Selected text

↓

George R. Milner has contributed to both biological anthropology and archaeology through fieldwork and collection-based studies. His research focuses on the population structure and disease experience of past peoples, the organization of early complex societies, and conflict among small-scale societies. Milner was born in Washington DC, and spent his early years in nearby Springfield, Virginia. He received a degree in anthropology from Beloit College in Wisconsin, and then went to Northwestern University in Illinois where he graduated with a PhD in anthropology in 1982. He was a postdoctoral fellow in physical anthropology at the Smithsonian Institution before becoming director of University of Kentucky’s museum of anthropology. In 1986, he joined the faculty of The Pennsylvania State University where he later became the head of the department. He has served as president of the Midwest Archaeological Conference and the Paleopathology Association, among other professional responsibilities, and is a fellow of the American Association for the Advancement of Science.

↑

Dataset
↓

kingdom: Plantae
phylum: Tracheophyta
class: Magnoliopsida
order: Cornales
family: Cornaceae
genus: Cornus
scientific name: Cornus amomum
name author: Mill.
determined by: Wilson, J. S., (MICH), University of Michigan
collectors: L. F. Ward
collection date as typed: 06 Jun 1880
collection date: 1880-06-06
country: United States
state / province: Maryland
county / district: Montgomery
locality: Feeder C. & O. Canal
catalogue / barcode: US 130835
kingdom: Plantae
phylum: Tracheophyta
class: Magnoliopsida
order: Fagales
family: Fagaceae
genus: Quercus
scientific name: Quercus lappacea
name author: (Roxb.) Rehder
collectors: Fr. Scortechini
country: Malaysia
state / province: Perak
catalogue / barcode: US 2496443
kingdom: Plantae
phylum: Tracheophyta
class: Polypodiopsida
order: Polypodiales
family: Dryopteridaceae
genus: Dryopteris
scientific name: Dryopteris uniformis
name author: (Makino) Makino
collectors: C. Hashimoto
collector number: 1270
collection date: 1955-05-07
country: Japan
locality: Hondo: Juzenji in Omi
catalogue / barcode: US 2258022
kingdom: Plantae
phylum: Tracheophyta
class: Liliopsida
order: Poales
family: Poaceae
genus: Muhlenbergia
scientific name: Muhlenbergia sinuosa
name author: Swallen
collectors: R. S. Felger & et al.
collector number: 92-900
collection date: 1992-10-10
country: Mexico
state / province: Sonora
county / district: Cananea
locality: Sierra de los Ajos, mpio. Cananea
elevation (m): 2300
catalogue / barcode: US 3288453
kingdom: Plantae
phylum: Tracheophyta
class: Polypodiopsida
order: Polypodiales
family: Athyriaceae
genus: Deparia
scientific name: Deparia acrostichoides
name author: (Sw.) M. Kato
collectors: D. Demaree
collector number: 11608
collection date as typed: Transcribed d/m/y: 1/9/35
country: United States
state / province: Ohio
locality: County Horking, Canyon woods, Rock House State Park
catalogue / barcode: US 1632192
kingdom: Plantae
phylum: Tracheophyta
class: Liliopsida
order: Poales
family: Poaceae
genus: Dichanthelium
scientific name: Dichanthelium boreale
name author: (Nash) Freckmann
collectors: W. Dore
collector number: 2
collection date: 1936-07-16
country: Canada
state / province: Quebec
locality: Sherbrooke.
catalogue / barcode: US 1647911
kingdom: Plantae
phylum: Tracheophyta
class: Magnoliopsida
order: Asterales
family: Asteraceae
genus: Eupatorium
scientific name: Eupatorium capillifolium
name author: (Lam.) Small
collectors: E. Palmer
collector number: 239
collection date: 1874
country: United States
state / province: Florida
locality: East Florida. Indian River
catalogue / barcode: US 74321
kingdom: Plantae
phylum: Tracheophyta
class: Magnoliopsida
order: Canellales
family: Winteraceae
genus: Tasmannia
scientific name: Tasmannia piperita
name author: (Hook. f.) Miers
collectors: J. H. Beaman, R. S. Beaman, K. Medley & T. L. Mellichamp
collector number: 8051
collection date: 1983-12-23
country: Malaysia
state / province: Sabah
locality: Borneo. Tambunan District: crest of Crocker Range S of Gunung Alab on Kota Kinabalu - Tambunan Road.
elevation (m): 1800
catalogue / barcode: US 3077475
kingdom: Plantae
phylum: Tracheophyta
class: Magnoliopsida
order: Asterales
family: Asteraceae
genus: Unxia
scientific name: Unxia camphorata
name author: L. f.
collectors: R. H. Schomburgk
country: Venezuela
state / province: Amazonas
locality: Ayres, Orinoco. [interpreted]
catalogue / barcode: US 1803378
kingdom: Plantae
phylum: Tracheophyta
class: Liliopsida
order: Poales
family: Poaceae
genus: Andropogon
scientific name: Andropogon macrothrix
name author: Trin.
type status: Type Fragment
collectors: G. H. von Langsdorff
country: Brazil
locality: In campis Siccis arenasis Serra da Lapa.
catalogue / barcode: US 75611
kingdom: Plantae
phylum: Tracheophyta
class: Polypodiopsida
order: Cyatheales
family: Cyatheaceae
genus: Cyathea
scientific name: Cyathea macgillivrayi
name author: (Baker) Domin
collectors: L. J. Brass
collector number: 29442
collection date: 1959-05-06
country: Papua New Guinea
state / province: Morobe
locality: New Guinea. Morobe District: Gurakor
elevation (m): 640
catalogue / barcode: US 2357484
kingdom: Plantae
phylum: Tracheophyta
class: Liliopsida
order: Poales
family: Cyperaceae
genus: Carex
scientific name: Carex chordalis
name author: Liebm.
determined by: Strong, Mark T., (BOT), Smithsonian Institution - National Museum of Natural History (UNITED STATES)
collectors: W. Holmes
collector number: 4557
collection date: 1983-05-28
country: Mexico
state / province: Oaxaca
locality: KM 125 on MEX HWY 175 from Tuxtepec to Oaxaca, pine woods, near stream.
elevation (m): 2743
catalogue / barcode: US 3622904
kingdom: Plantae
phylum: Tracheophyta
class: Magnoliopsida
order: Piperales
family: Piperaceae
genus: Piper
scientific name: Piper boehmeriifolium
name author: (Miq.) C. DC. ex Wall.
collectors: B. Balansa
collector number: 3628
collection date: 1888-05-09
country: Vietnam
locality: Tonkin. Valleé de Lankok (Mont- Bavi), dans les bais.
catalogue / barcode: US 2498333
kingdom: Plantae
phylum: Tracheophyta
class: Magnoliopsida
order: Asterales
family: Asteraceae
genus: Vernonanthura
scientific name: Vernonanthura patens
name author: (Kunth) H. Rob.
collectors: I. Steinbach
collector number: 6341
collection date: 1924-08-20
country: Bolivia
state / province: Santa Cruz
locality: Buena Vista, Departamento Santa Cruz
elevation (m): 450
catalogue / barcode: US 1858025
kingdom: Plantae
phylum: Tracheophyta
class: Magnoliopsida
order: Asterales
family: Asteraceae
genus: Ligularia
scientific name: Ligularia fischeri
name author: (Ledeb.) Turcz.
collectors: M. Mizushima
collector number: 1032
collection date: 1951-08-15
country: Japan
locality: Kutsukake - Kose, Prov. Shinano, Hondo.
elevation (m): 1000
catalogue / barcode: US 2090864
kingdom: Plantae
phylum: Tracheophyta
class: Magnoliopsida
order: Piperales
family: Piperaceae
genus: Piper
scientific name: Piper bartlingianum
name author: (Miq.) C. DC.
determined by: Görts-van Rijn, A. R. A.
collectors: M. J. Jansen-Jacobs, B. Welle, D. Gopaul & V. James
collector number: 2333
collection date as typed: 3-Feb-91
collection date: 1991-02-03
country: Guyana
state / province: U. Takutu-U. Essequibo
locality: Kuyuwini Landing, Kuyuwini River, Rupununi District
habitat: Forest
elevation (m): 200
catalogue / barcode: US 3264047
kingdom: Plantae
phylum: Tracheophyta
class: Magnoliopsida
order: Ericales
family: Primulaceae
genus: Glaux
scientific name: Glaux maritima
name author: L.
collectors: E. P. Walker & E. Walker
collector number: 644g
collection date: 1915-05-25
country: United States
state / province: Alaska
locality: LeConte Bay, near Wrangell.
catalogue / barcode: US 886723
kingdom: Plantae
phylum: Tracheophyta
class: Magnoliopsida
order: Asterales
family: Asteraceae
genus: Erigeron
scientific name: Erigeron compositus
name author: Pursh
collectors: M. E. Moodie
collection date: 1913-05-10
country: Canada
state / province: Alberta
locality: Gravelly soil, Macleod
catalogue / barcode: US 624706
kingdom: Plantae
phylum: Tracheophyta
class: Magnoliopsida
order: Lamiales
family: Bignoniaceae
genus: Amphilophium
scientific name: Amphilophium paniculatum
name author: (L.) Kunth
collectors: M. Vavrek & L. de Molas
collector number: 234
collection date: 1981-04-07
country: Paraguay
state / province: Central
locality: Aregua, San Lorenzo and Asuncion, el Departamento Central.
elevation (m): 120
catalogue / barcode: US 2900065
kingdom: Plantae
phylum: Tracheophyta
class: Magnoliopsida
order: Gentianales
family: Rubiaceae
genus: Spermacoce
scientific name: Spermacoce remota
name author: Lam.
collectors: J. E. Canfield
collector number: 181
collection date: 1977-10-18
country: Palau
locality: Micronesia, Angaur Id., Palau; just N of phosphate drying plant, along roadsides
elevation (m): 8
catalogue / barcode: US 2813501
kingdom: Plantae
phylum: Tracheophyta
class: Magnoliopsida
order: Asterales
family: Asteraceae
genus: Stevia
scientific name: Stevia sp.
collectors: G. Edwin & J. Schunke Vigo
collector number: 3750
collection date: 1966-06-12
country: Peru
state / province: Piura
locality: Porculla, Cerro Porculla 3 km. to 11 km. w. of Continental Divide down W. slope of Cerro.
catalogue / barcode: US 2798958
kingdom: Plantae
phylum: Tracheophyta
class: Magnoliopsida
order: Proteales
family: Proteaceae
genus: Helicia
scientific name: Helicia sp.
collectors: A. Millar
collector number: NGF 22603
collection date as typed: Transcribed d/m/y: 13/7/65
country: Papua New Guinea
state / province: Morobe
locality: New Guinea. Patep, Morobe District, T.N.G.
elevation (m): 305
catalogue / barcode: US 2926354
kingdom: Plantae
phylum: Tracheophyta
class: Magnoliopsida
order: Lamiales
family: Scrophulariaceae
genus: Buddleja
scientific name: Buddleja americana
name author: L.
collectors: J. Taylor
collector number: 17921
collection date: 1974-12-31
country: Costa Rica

↑

Instructions to follow
Write the next part of the profile of George R. Milner, starting after its last sentence. The records aren't needed here.

Result for this exercise
Research Interests

George R. Milner's research integrates aspects of biological anthropology and archaeology to clarify how people?s lives changed over the course of cultural evolution. His studies of human skeletal remains have provided new perspectives on the population structure and disease experience of past communities, notably the effect of ever-changing social and natural environments on health. Long-standing interests include addressing the methodological challenges posed by using mortality (skeletal) samples to characterize once-living populations, and the difficulties in accurately estimating the ages of adults from skeletal remains. The latter work, based on a worldwide sample of modern well-documented skeletons, has practical forensic, as well as paleodemographic, implications. Milner's archaeological investigations are oriented toward providing the appropriate cultural contexts for the people represented by excavated skeletons, including the size, distribution, and growth of past populations, and their relationship to the organizational structure of early complex societies. Through examinations of skeletal remains and settlement characteristics, he has clarified the nature and intensity of conflict among small-scale societies in the past, notably groups that relied heavily on agriculture. Much of his work has focused on the peoples of late prehistoric eastern North America and, more recently, medieval Denmark.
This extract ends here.